## AIM OF THE EXERCISE
Lines in the data below that contain the word "decisions" are to be copied.

## INFORMATION GIVEN
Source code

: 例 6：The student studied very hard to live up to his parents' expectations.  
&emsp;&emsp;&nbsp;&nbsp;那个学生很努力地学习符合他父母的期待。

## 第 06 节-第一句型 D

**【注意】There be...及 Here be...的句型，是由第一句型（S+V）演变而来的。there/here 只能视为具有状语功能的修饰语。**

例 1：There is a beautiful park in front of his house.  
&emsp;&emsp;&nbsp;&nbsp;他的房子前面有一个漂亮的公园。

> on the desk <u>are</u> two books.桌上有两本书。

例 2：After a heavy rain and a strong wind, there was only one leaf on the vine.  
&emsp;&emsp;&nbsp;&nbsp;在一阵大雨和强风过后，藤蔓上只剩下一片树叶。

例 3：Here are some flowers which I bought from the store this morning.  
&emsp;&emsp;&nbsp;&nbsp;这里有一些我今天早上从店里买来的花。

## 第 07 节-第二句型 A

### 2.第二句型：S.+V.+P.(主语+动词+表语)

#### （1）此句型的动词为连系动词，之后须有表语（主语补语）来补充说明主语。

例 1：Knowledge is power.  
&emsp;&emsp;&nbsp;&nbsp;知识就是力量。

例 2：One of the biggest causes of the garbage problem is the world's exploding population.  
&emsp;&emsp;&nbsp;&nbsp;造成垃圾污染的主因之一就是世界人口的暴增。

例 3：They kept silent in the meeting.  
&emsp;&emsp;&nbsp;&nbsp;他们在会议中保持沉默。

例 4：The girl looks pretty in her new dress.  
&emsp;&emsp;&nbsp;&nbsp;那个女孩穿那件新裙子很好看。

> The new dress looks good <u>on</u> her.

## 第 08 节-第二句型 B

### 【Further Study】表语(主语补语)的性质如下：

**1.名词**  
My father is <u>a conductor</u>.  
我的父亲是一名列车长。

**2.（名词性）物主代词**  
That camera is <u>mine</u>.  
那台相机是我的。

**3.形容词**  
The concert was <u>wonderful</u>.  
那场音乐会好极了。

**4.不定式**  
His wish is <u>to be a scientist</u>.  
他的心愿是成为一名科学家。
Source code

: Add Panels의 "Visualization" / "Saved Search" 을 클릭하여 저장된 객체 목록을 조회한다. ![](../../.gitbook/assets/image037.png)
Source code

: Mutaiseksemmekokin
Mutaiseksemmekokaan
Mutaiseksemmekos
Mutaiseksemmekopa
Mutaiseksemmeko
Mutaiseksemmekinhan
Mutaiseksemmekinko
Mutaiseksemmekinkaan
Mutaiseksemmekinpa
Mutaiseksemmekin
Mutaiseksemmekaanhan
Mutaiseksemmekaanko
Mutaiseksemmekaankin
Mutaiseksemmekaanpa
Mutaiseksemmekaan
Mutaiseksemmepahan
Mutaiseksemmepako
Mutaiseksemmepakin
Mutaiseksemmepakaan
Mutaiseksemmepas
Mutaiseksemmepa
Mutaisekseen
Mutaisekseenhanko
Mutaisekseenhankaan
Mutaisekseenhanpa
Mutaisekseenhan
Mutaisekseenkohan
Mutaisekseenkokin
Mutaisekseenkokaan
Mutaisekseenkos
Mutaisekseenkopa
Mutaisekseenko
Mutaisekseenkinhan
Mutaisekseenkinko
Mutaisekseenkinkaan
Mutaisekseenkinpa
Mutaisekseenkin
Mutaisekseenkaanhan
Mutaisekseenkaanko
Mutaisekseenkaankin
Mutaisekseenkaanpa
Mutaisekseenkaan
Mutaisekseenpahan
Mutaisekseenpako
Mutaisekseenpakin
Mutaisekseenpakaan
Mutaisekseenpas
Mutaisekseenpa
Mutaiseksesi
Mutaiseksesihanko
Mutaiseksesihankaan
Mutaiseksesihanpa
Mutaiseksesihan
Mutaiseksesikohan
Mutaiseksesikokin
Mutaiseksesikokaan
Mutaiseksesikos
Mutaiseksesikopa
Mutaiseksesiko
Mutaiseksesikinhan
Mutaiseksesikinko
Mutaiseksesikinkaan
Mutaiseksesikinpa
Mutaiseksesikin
---
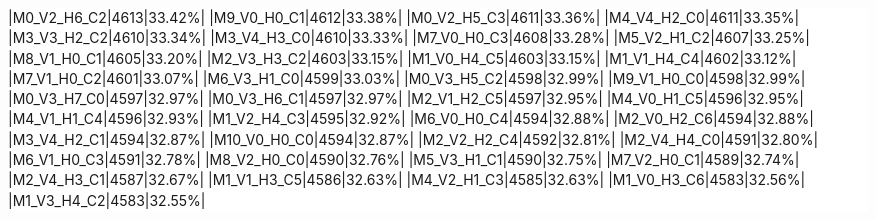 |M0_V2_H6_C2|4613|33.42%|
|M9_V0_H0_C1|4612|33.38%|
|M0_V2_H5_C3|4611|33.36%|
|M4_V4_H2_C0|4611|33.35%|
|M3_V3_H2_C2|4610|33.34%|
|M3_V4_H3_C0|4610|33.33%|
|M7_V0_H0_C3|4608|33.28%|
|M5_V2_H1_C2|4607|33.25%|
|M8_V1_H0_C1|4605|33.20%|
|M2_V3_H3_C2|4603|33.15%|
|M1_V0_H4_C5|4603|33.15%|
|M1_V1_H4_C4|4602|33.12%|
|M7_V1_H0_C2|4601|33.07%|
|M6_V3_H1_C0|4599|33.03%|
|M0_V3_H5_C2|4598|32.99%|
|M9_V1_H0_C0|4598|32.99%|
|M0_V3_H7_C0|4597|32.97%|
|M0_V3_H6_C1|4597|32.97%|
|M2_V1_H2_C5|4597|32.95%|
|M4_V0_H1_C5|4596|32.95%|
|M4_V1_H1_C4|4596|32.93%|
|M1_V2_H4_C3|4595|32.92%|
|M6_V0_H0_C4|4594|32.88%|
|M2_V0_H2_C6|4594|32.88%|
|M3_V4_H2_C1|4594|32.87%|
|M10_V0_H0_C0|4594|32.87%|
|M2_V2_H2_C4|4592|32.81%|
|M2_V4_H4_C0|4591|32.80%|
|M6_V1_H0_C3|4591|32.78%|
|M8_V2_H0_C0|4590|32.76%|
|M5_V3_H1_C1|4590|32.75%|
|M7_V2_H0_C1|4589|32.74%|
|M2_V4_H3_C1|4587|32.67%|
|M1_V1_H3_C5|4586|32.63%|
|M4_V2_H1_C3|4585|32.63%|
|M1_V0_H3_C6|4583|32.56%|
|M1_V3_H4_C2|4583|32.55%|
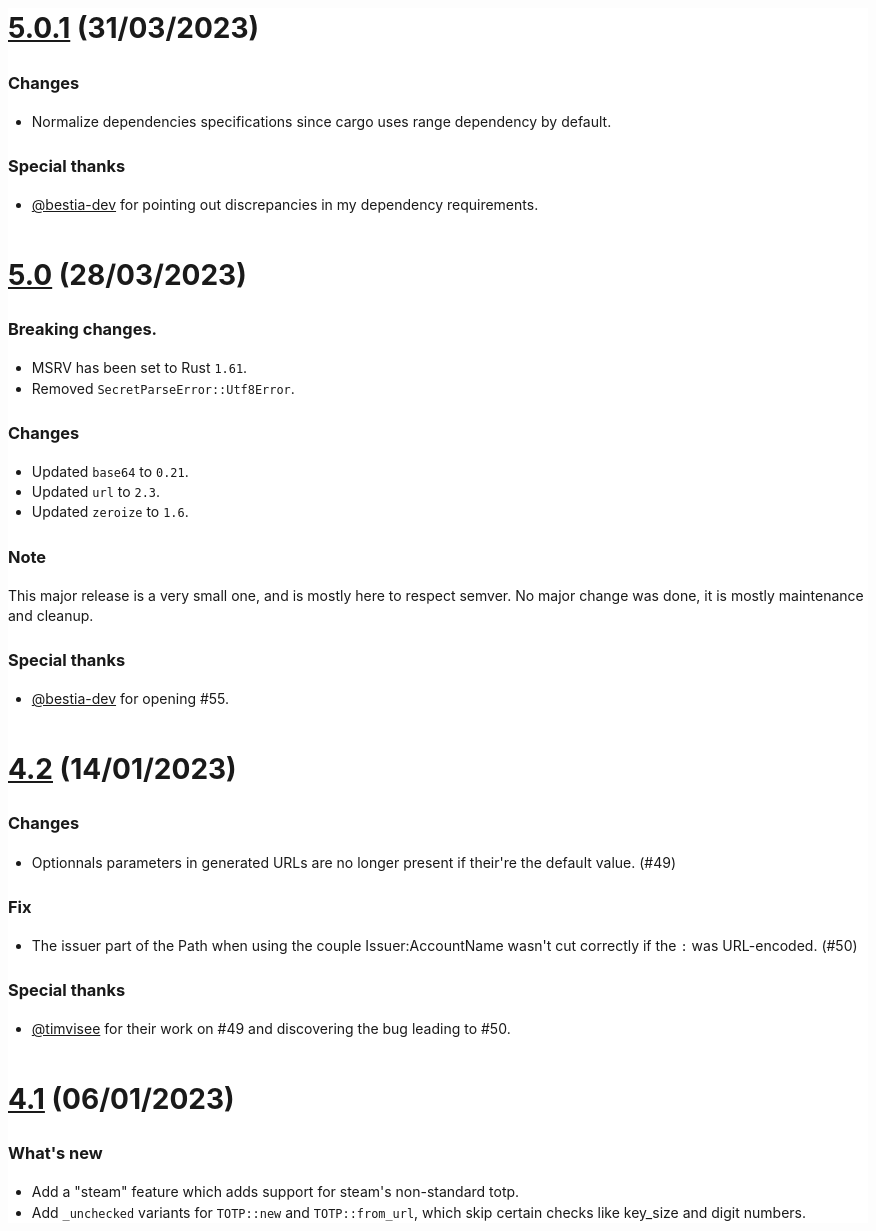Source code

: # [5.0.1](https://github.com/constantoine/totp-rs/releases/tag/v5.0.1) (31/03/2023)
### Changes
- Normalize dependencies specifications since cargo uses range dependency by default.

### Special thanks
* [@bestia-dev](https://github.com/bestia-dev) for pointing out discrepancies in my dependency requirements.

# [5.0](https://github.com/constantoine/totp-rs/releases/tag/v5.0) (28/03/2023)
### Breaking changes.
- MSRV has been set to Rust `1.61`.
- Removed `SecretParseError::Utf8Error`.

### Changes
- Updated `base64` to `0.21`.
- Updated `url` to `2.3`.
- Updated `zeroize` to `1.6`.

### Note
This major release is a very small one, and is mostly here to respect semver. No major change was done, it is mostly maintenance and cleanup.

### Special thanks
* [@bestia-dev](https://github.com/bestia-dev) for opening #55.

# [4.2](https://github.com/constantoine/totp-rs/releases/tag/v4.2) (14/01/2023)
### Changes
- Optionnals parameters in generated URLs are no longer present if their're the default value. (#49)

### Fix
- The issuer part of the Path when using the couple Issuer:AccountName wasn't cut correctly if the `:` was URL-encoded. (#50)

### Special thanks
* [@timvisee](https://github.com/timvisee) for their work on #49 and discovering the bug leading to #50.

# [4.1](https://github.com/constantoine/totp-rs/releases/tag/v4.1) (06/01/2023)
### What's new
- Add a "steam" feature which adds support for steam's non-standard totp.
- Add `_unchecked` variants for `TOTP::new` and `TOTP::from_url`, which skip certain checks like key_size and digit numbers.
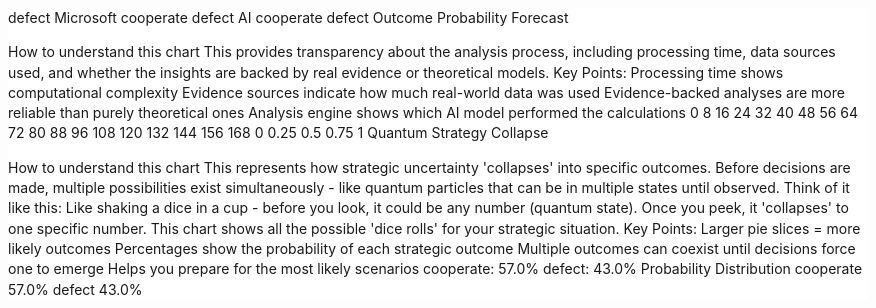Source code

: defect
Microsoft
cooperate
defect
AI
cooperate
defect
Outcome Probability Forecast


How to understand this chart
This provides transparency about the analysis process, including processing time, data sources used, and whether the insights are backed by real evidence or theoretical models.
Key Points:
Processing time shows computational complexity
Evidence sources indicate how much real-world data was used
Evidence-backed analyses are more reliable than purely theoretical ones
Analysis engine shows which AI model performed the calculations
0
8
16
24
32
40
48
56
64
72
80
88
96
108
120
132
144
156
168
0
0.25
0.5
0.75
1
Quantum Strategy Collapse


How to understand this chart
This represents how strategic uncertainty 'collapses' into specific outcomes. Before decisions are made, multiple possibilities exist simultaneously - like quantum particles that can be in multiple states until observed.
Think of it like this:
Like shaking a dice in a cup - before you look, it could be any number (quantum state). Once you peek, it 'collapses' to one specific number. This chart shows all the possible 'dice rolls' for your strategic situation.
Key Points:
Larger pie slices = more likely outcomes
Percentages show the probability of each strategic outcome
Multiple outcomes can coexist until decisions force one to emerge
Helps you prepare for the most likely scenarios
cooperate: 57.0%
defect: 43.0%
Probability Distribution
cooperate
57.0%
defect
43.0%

## EXERCISE ANSWER
This represents how strategic uncertainty 'collapses' into specific outcomes. Before decisions are made, multiple possibilities exist simultaneously - like quantum particles that can be in multiple states until observed.
Multiple outcomes can coexist until decisions force one to emerge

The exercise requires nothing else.